Abstract
Background: The limitation of current breast cancer treatments was elucidated by the presence of cancer stem cells (CSCs) that play essential role in cancer initiation, progression, resistance, recurrence and metastasis. Materials & methods: Biocompatible multimodality single-walled carbon nanotube (SWCNT) nanoprobes were developed. The biodistribution and preferential homing of CD44 antibody-conjugated SWCNTs toward the tumor site were monitored using MRI, single-photon emission computed tomography and near-infrared fluorescence imaging noninvasive imaging modalities. Results: Quantification of SWCNTs by sensitively measuring iron content in sorted CSC populations using inductively coupled plasma–mass spectrometry confirmed the enhanced selective targeting of anti-CD44 SWCNT and immunohistochemistry analyses revealed enhanced colocalization with areas rich in CD44 receptors. Discussion & conclusion: This preclinical study provided encouraging results for efficient targeting of breast CSCs and perspectives for further clinical studies to confirm the efficacy and safety of the designed nanocarriers.

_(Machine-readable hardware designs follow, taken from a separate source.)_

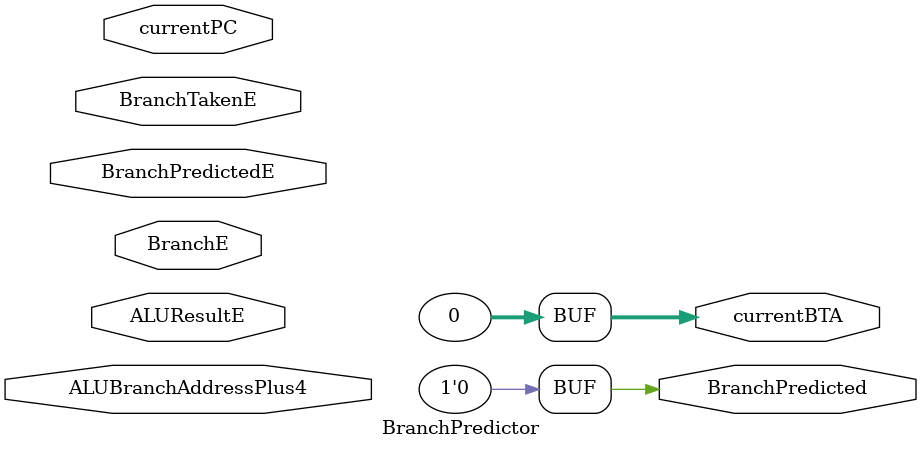
<source format=v>
module BranchPredictor(
	input BranchPredictedE, BranchTakenE, BranchE, 
	input [31:0] ALUResultE, currentPC, ALUBranchAddressPlus4,
	output BranchPredicted,
	output [31:0] currentBTA);

	
assign BranchPredicted = 0;
assign currentBTA = 32'b0;

endmodule

</source>
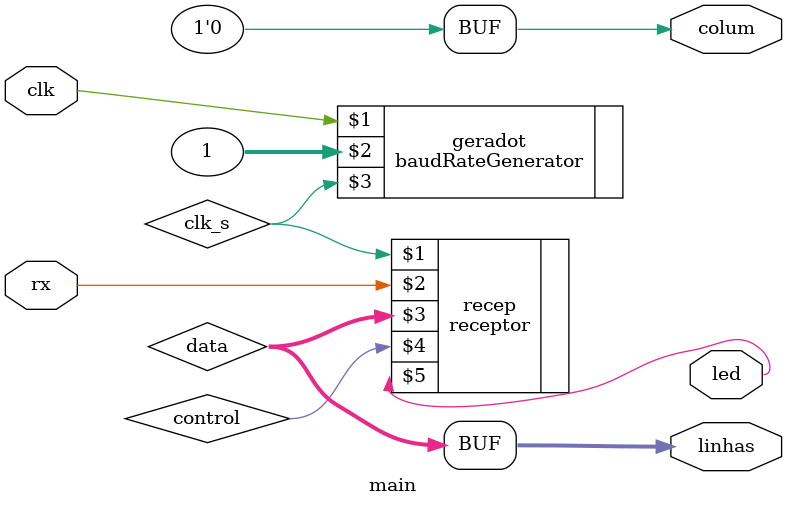
<source format=v>
module main(input clk, input rx, output led, output colum, output [7:0] linhas);
	wire clk_s, control;
	wire [7:0] data;
	baudRateGenerator geradot(clk, 1, clk_s);
	receptor recep(clk_s, rx, data, control, led);
	assign colum = 0;
	assign linhas = data;
endmodule

</source>
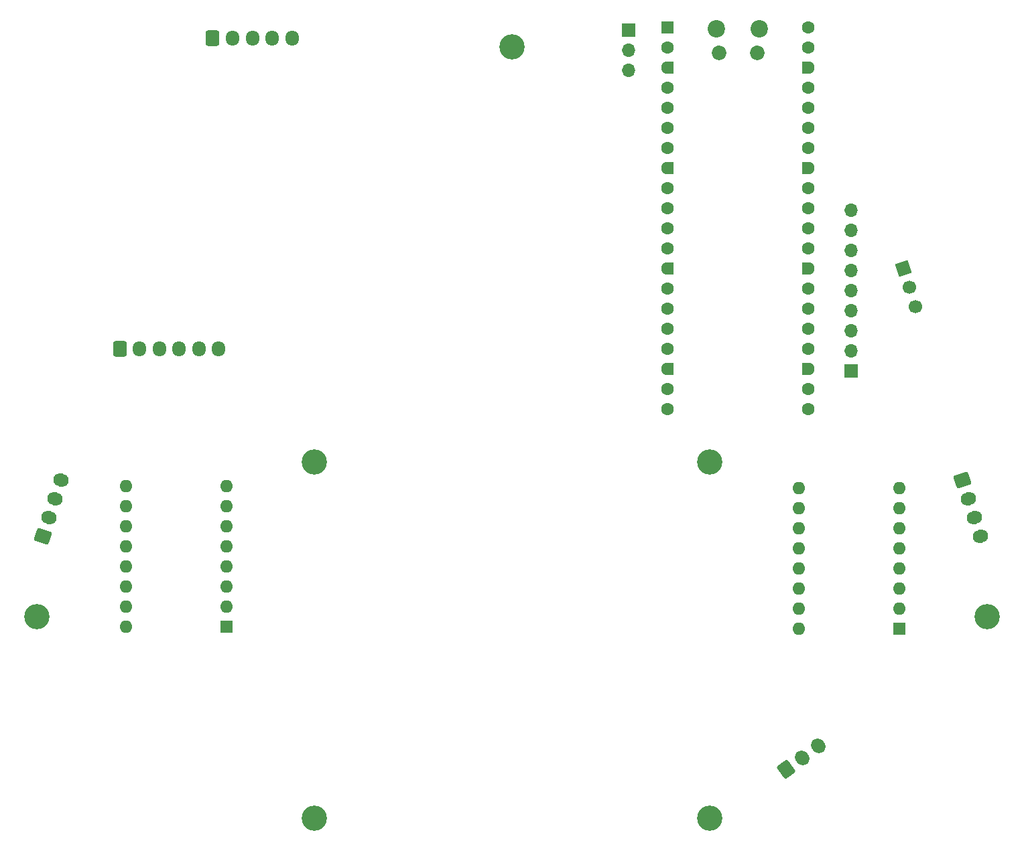
<source format=gbs>
G04 #@! TF.GenerationSoftware,KiCad,Pcbnew,8.0.5*
G04 #@! TF.CreationDate,2024-10-05T13:16:41+02:00*
G04 #@! TF.ProjectId,valiant-turtle-2,76616c69-616e-4742-9d74-7572746c652d,rev?*
G04 #@! TF.SameCoordinates,Original*
G04 #@! TF.FileFunction,Soldermask,Bot*
G04 #@! TF.FilePolarity,Negative*
%FSLAX46Y46*%
G04 Gerber Fmt 4.6, Leading zero omitted, Abs format (unit mm)*
G04 Created by KiCad (PCBNEW 8.0.5) date 2024-10-05 13:16:41*
%MOMM*%
%LPD*%
G01*
G04 APERTURE LIST*
G04 Aperture macros list*
%AMRoundRect*
0 Rectangle with rounded corners*
0 $1 Rounding radius*
0 $2 $3 $4 $5 $6 $7 $8 $9 X,Y pos of 4 corners*
0 Add a 4 corners polygon primitive as box body*
4,1,4,$2,$3,$4,$5,$6,$7,$8,$9,$2,$3,0*
0 Add four circle primitives for the rounded corners*
1,1,$1+$1,$2,$3*
1,1,$1+$1,$4,$5*
1,1,$1+$1,$6,$7*
1,1,$1+$1,$8,$9*
0 Add four rect primitives between the rounded corners*
20,1,$1+$1,$2,$3,$4,$5,0*
20,1,$1+$1,$4,$5,$6,$7,0*
20,1,$1+$1,$6,$7,$8,$9,0*
20,1,$1+$1,$8,$9,$2,$3,0*%
%AMHorizOval*
0 Thick line with rounded ends*
0 $1 width*
0 $2 $3 position (X,Y) of the first rounded end (center of the circle)*
0 $4 $5 position (X,Y) of the second rounded end (center of the circle)*
0 Add line between two ends*
20,1,$1,$2,$3,$4,$5,0*
0 Add two circle primitives to create the rounded ends*
1,1,$1,$2,$3*
1,1,$1,$4,$5*%
%AMRotRect*
0 Rectangle, with rotation*
0 The origin of the aperture is its center*
0 $1 length*
0 $2 width*
0 $3 Rotation angle, in degrees counterclockwise*
0 Add horizontal line*
21,1,$1,$2,0,0,$3*%
%AMFreePoly0*
4,1,28,0.605014,0.794986,0.644504,0.794986,0.724698,0.756366,0.780194,0.686777,0.800000,0.600000,0.800000,-0.600000,0.780194,-0.686777,0.724698,-0.756366,0.644504,-0.794986,0.605014,-0.794986,0.600000,-0.800000,0.000000,-0.800000,-0.178017,-0.779942,-0.347107,-0.720775,-0.498792,-0.625465,-0.625465,-0.498792,-0.720775,-0.347107,-0.779942,-0.178017,-0.800000,0.000000,-0.779942,0.178017,
-0.720775,0.347107,-0.625465,0.498792,-0.498792,0.625465,-0.347107,0.720775,-0.178017,0.779942,0.000000,0.800000,0.600000,0.800000,0.605014,0.794986,0.605014,0.794986,$1*%
%AMFreePoly1*
4,1,28,0.178017,0.779942,0.347107,0.720775,0.498792,0.625465,0.625465,0.498792,0.720775,0.347107,0.779942,0.178017,0.800000,0.000000,0.779942,-0.178017,0.720775,-0.347107,0.625465,-0.498792,0.498792,-0.625465,0.347107,-0.720775,0.178017,-0.779942,0.000000,-0.800000,-0.600000,-0.800000,-0.605014,-0.794986,-0.644504,-0.794986,-0.724698,-0.756366,-0.780194,-0.686777,-0.800000,-0.600000,
-0.800000,0.600000,-0.780194,0.686777,-0.724698,0.756366,-0.644504,0.794986,-0.605014,0.794986,-0.600000,0.800000,0.000000,0.800000,0.178017,0.779942,0.178017,0.779942,$1*%
G04 Aperture macros list end*
%ADD10C,3.200000*%
%ADD11RoundRect,0.250000X-0.059266X-0.939208X0.911555X-0.233866X0.059266X0.939208X-0.911555X0.233866X0*%
%ADD12HorizOval,1.700000X-0.073473X0.101127X0.073473X-0.101127X0*%
%ADD13R,1.700000X1.700000*%
%ADD14O,1.700000X1.700000*%
%ADD15R,1.600000X1.600000*%
%ADD16O,1.600000X1.600000*%
%ADD17RotRect,1.700000X1.700000X18.000000*%
%ADD18HorizOval,1.700000X0.000000X0.000000X0.000000X0.000000X0*%
%ADD19RoundRect,0.250000X-0.600000X-0.725000X0.600000X-0.725000X0.600000X0.725000X-0.600000X0.725000X0*%
%ADD20O,1.700000X1.950000*%
%ADD21RoundRect,0.250000X0.504106X-0.794671X0.874926X0.346597X-0.504106X0.794671X-0.874926X-0.346597X0*%
%ADD22HorizOval,1.700000X-0.118882X0.038627X0.118882X-0.038627X0*%
%ADD23C,2.200000*%
%ADD24C,1.850000*%
%ADD25RoundRect,0.200000X-0.600000X-0.600000X0.600000X-0.600000X0.600000X0.600000X-0.600000X0.600000X0*%
%ADD26C,1.600000*%
%ADD27FreePoly0,0.000000*%
%ADD28FreePoly1,0.000000*%
%ADD29RoundRect,0.250000X-0.874926X0.346597X-0.504106X-0.794671X0.874926X-0.346597X0.504106X0.794671X0*%
%ADD30HorizOval,1.700000X-0.118882X-0.038627X0.118882X0.038627X0*%
G04 APERTURE END LIST*
D10*
X100060000Y-105360000D03*
X150060000Y-105350000D03*
D11*
X159704915Y-144188926D03*
D12*
X161727457Y-142719463D03*
X163750000Y-141250000D03*
D13*
X167860000Y-93820000D03*
D14*
X167860000Y-91280000D03*
X167860000Y-88740000D03*
X167860000Y-86200000D03*
X167860000Y-83660000D03*
X167860000Y-81120000D03*
X167860000Y-78580000D03*
X167860000Y-76040000D03*
X167860000Y-73500000D03*
D15*
X174000000Y-126450000D03*
D16*
X174000000Y-123910000D03*
X174000000Y-121370000D03*
X174000000Y-118830000D03*
X174000000Y-116290000D03*
X174000000Y-113750000D03*
X174000000Y-111210000D03*
X174000000Y-108670000D03*
X161300000Y-108670000D03*
X161300000Y-111210000D03*
X161300000Y-113750000D03*
X161300000Y-116290000D03*
X161300000Y-118830000D03*
X161300000Y-121370000D03*
X161300000Y-123910000D03*
X161300000Y-126450000D03*
D10*
X185060000Y-124860000D03*
D15*
X88962500Y-126140000D03*
D16*
X88962500Y-123600000D03*
X88962500Y-121060000D03*
X88962500Y-118520000D03*
X88962500Y-115980000D03*
X88962500Y-113440000D03*
X88962500Y-110900000D03*
X88962500Y-108360000D03*
X76262500Y-108360000D03*
X76262500Y-110900000D03*
X76262500Y-113440000D03*
X76262500Y-115980000D03*
X76262500Y-118520000D03*
X76262500Y-121060000D03*
X76262500Y-123600000D03*
X76262500Y-126140000D03*
D13*
X139750000Y-50725000D03*
D14*
X139750000Y-53265000D03*
X139750000Y-55805000D03*
D17*
X174469732Y-80848582D03*
D18*
X175254635Y-83264266D03*
X176039538Y-85679949D03*
D19*
X87250000Y-51750000D03*
D20*
X89750000Y-51750000D03*
X92250000Y-51750000D03*
X94750000Y-51750000D03*
X97250000Y-51750000D03*
D10*
X100060000Y-150360000D03*
X125050000Y-52850000D03*
X65050000Y-124860000D03*
D21*
X65750000Y-114750000D03*
D22*
X66522542Y-112372359D03*
X67295085Y-109994717D03*
X68067627Y-107617076D03*
D10*
X150070000Y-150360000D03*
D19*
X75500000Y-91000000D03*
D20*
X78000000Y-91000000D03*
X80500000Y-91000000D03*
X83000000Y-91000000D03*
X85500000Y-91000000D03*
X88000000Y-91000000D03*
D23*
X150885000Y-50537500D03*
D24*
X151185000Y-53567500D03*
X156035000Y-53567500D03*
D23*
X156335000Y-50537500D03*
D25*
X144720000Y-50407500D03*
D26*
X144720000Y-52947500D03*
D27*
X144720000Y-55487500D03*
D26*
X144720000Y-58027500D03*
X144720000Y-60567500D03*
X144720000Y-63107500D03*
X144720000Y-65647500D03*
D27*
X144720000Y-68187500D03*
D26*
X144720000Y-70727500D03*
X144720000Y-73267500D03*
X144720000Y-75807500D03*
X144720000Y-78347500D03*
D27*
X144720000Y-80887500D03*
D26*
X144720000Y-83427500D03*
X144720000Y-85967500D03*
X144720000Y-88507500D03*
X144720000Y-91047500D03*
D27*
X144720000Y-93587500D03*
D26*
X144720000Y-96127500D03*
X144720000Y-98667500D03*
X162500000Y-98667500D03*
X162500000Y-96127500D03*
D28*
X162500000Y-93587500D03*
D26*
X162500000Y-91047500D03*
X162500000Y-88507500D03*
X162500000Y-85967500D03*
X162500000Y-83427500D03*
D28*
X162500000Y-80887500D03*
D26*
X162500000Y-78347500D03*
X162500000Y-75807500D03*
X162500000Y-73267500D03*
X162500000Y-70727500D03*
D28*
X162500000Y-68187500D03*
D26*
X162500000Y-65647500D03*
X162500000Y-63107500D03*
X162500000Y-60567500D03*
X162500000Y-58027500D03*
D28*
X162500000Y-55487500D03*
D26*
X162500000Y-52947500D03*
X162500000Y-50407500D03*
D29*
X181932373Y-107617077D03*
D30*
X182704915Y-109994718D03*
X183477458Y-112372360D03*
X184250000Y-114750001D03*
M02*

</source>
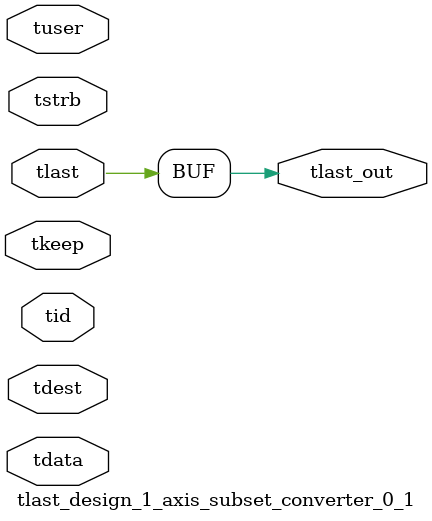
<source format=v>


`timescale 1ps/1ps

module tlast_design_1_axis_subset_converter_0_1 #
(
parameter C_S_AXIS_TID_WIDTH   = 1,
parameter C_S_AXIS_TUSER_WIDTH = 0,
parameter C_S_AXIS_TDATA_WIDTH = 0,
parameter C_S_AXIS_TDEST_WIDTH = 0
)
(
input  [(C_S_AXIS_TID_WIDTH   == 0 ? 1 : C_S_AXIS_TID_WIDTH)-1:0       ] tid,
input  [(C_S_AXIS_TDATA_WIDTH == 0 ? 1 : C_S_AXIS_TDATA_WIDTH)-1:0     ] tdata,
input  [(C_S_AXIS_TUSER_WIDTH == 0 ? 1 : C_S_AXIS_TUSER_WIDTH)-1:0     ] tuser,
input  [(C_S_AXIS_TDEST_WIDTH == 0 ? 1 : C_S_AXIS_TDEST_WIDTH)-1:0     ] tdest,
input  [(C_S_AXIS_TDATA_WIDTH/8)-1:0 ] tkeep,
input  [(C_S_AXIS_TDATA_WIDTH/8)-1:0 ] tstrb,
input  [0:0]                                                             tlast,
output                                                                   tlast_out
);

assign tlast_out = {tlast[0]};

endmodule


</source>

Financial & competing interests disclosure
This project was funded by the National Plan for Science, Technology and Innovation (MAARIFAH), King Abdulaziz City for Science and Technology, Kingdom of Saudi Arabia, Award Number (12-MED2535). The authors have no other relevant affiliations or financial involvement with any organization or entity with a financial interest in or financial conflict with the subject matter or materials discussed in the manuscript apart from those disclosed.
No writing assistance was utilized in the production of this manuscript.
Ethical conduct of research
The authors state that they have obtained appropriate institutional review board approval or have followed the principles outlined in the Declaration of Helsinki for all human or animal experimental investigations. In addition, for investigations involving human subjects, informed consent has been obtained from the participants involved.